What you should do> What is needed is an exact copy of the entries, with the pictures excluded.

Stored data entries:
------------------------------------------------

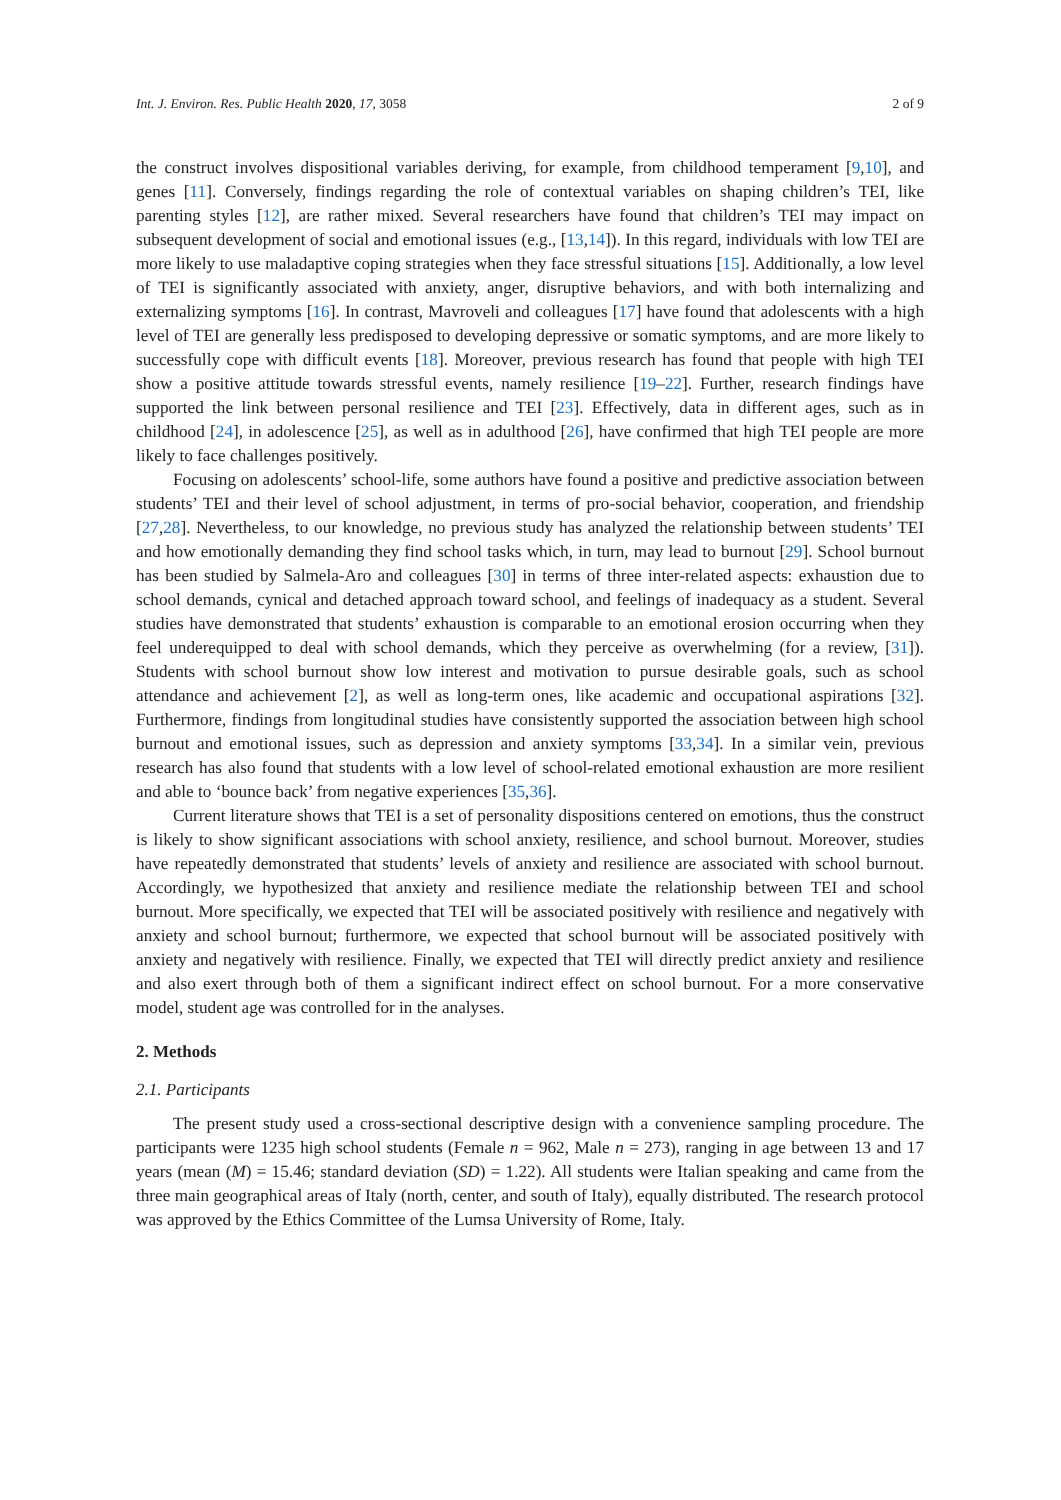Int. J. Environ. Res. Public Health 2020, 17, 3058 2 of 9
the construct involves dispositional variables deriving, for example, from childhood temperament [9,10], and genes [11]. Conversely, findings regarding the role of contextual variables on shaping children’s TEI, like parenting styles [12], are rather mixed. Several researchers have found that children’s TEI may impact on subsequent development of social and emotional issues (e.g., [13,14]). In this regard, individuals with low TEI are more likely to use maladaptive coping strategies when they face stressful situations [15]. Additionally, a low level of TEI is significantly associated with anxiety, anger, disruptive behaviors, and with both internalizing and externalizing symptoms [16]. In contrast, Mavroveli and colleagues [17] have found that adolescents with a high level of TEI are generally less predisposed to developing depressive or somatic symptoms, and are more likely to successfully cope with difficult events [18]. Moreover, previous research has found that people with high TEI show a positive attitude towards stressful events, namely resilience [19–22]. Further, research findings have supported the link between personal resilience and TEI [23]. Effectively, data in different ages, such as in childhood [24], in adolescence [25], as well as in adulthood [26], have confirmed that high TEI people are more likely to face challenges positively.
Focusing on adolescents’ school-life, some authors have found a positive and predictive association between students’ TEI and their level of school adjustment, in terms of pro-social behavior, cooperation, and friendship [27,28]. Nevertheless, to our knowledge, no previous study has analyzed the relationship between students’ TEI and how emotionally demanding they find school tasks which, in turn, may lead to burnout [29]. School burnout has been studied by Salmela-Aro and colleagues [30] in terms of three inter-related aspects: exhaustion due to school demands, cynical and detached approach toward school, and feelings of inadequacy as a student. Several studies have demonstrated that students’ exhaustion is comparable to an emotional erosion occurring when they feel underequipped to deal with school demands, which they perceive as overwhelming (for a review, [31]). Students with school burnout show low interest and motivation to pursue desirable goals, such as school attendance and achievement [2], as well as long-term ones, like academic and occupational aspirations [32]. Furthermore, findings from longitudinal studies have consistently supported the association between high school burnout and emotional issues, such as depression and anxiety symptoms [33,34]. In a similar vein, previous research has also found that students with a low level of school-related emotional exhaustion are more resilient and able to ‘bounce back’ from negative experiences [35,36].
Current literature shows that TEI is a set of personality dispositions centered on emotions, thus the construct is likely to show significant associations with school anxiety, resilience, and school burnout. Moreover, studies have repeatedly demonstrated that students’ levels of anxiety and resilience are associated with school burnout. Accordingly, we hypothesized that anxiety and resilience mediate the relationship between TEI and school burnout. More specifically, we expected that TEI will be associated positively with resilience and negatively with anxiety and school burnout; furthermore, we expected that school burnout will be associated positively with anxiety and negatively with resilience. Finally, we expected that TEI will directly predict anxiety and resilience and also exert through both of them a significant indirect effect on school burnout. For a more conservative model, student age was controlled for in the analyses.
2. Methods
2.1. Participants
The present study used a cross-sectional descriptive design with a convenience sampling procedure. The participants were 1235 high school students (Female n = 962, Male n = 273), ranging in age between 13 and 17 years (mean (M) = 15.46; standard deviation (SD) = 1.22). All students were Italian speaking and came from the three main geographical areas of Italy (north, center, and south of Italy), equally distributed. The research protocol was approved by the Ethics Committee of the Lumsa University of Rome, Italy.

------------------------------------------------

Result>
Int. J. Environ. Res. Public Health 2020, 17, 3058 2 of 9
the construct involves dispositional variables deriving, for example, from childhood temperament [9,10], and genes [11]. Conversely, findings regarding the role of contextual variables on shaping children’s TEI, like parenting styles [12], are rather mixed. Several researchers have found that children’s TEI may impact on subsequent development of social and emotional issues (e.g., [13,14]). In this regard, individuals with low TEI are more likely to use maladaptive coping strategies when they face stressful situations [15]. Additionally, a low level of TEI is significantly associated with anxiety, anger, disruptive behaviors, and with both internalizing and externalizing symptoms [16]. In contrast, Mavroveli and colleagues [17] have found that adolescents with a high level of TEI are generally less predisposed to developing depressive or somatic symptoms, and are more likely to successfully cope with difficult events [18]. Moreover, previous research has found that people with high TEI show a positive attitude towards stressful events, namely resilience [19–22]. Further, research findings have supported the link between personal resilience and TEI [23]. Effectively, data in different ages, such as in childhood [24], in adolescence [25], as well as in adulthood [26], have confirmed that high TEI people are more likely to face challenges positively.
Focusing on adolescents’ school-life, some authors have found a positive and predictive association between students’ TEI and their level of school adjustment, in terms of pro-social behavior, cooperation, and friendship [27,28]. Nevertheless, to our knowledge, no previous study has analyzed the relationship between students’ TEI and how emotionally demanding they find school tasks which, in turn, may lead to burnout [29]. School burnout has been studied by Salmela-Aro and colleagues [30] in terms of three inter-related aspects: exhaustion due to school demands, cynical and detached approach toward school, and feelings of inadequacy as a student. Several studies have demonstrated that students’ exhaustion is comparable to an emotional erosion occurring when they feel underequipped to deal with school demands, which they perceive as overwhelming (for a review, [31]). Students with school burnout show low interest and motivation to pursue desirable goals, such as school attendance and achievement [2], as well as long-term ones, like academic and occupational aspirations [32]. Furthermore, findings from longitudinal studies have consistently supported the association between high school burnout and emotional issues, such as depression and anxiety symptoms [33,34]. In a similar vein, previous research has also found that students with a low level of school-related emotional exhaustion are more resilient and able to ‘bounce back’ from negative experiences [35,36].
Current literature shows that TEI is a set of personality dispositions centered on emotions, thus the construct is likely to show significant associations with school anxiety, resilience, and school burnout. Moreover, studies have repeatedly demonstrated that students’ levels of anxiety and resilience are associated with school burnout. Accordingly, we hypothesized that anxiety and resilience mediate the relationship between TEI and school burnout. More specifically, we expected that TEI will be associated positively with resilience and negatively with anxiety and school burnout; furthermore, we expected that school burnout will be associated positively with anxiety and negatively with resilience. Finally, we expected that TEI will directly predict anxiety and resilience and also exert through both of them a significant indirect effect on school burnout. For a more conservative model, student age was controlled for in the analyses.
2. Methods
2.1. Participants
The present study used a cross-sectional descriptive design with a convenience sampling procedure. The participants were 1235 high school students (Female n = 962, Male n = 273), ranging in age between 13 and 17 years (mean (M) = 15.46; standard deviation (SD) = 1.22). All students were Italian speaking and came from the three main geographical areas of Italy (north, center, and south of Italy), equally distributed. The research protocol was approved by the Ethics Committee of the Lumsa University of Rome, Italy.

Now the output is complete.